-- Start of Input material --

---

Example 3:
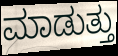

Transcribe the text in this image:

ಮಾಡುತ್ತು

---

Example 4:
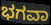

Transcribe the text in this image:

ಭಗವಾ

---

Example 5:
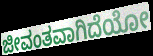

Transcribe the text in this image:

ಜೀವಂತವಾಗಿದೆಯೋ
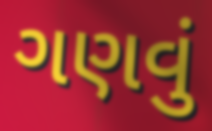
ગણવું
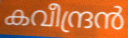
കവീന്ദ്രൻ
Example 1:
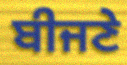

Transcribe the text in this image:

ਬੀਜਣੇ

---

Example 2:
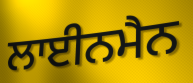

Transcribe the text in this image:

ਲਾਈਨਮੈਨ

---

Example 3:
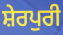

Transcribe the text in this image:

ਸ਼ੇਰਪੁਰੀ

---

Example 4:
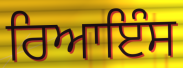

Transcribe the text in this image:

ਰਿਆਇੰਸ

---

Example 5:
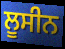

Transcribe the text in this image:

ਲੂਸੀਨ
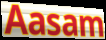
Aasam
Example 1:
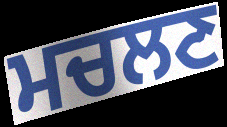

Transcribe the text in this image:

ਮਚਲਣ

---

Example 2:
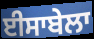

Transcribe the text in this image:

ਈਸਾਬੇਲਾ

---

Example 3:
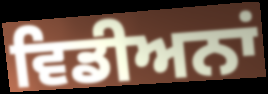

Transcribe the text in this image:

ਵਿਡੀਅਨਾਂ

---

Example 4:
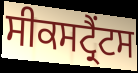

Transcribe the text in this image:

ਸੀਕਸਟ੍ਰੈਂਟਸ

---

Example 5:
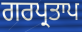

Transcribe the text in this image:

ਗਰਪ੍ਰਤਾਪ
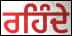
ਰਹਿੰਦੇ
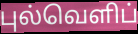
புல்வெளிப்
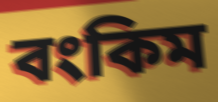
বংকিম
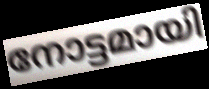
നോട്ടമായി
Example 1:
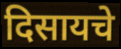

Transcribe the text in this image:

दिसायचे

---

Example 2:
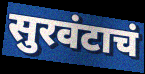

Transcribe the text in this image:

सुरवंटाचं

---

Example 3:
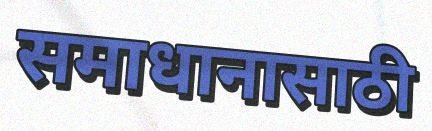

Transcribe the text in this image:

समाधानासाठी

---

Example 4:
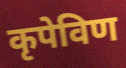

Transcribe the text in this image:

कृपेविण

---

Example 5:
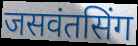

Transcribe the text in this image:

-- End of Input material --

> Work required: Turn the records above into a JSON list of strings, one string per line. Skip blank lines and leave out the pictures.

> Answer for this exercise:
[
  "---",
  "Example 3:",
  "Transcribe the text in this image:",
  "ಮಾಡುತ್ತು",
  "---",
  "Example 4:",
  "Transcribe the text in this image:",
  "ಭಗವಾ",
  "---",
  "Example 5:",
  "Transcribe the text in this image:",
  "ಜೀವಂತವಾಗಿದೆಯೋ",
  "ગણવું",
  "കവീന്ദ്രൻ",
  "Example 1:",
  "Transcribe the text in this image:",
  "ਬੀਜਣੇ",
  "---",
  "Example 2:",
  "Transcribe the text in this image:",
  "ਲਾਈਨਮੈਨ",
  "---",
  "Example 3:",
  "Transcribe the text in this image:",
  "ਸ਼ੇਰਪੁਰੀ",
  "---",
  "Example 4:",
  "Transcribe the text in this image:",
  "ਰਿਆਇੰਸ",
  "---",
  "Example 5:",
  "Transcribe the text in this image:",
  "ਲੂਸੀਨ",
  "Aasam",
  "Example 1:",
  "Transcribe the text in this image:",
  "ਮਚਲਣ",
  "---",
  "Example 2:",
  "Transcribe the text in this image:",
  "ਈਸਾਬੇਲਾ",
  "---",
  "Example 3:",
  "Transcribe the text in this image:",
  "ਵਿਡੀਅਨਾਂ",
  "---",
  "Example 4:",
  "Transcribe the text in this image:",
  "ਸੀਕਸਟ੍ਰੈਂਟਸ",
  "---",
  "Example 5:",
  "Transcribe the text in this image:",
  "ਗਰਪ੍ਰਤਾਪ",
  "ਰਹਿੰਦੇ",
  "புல்வெளிப்",
  "বংকিম",
  "നോട്ടമായി",
  "Example 1:",
  "Transcribe the text in this image:",
  "दिसायचे",
  "---",
  "Example 2:",
  "Transcribe the text in this image:",
  "सुरवंटाचं",
  "---",
  "Example 3:",
  "Transcribe the text in this image:",
  "समाधानासाठी",
  "---",
  "Example 4:",
  "Transcribe the text in this image:",
  "कृपेविण",
  "---",
  "Example 5:",
  "Transcribe the text in this image:"
]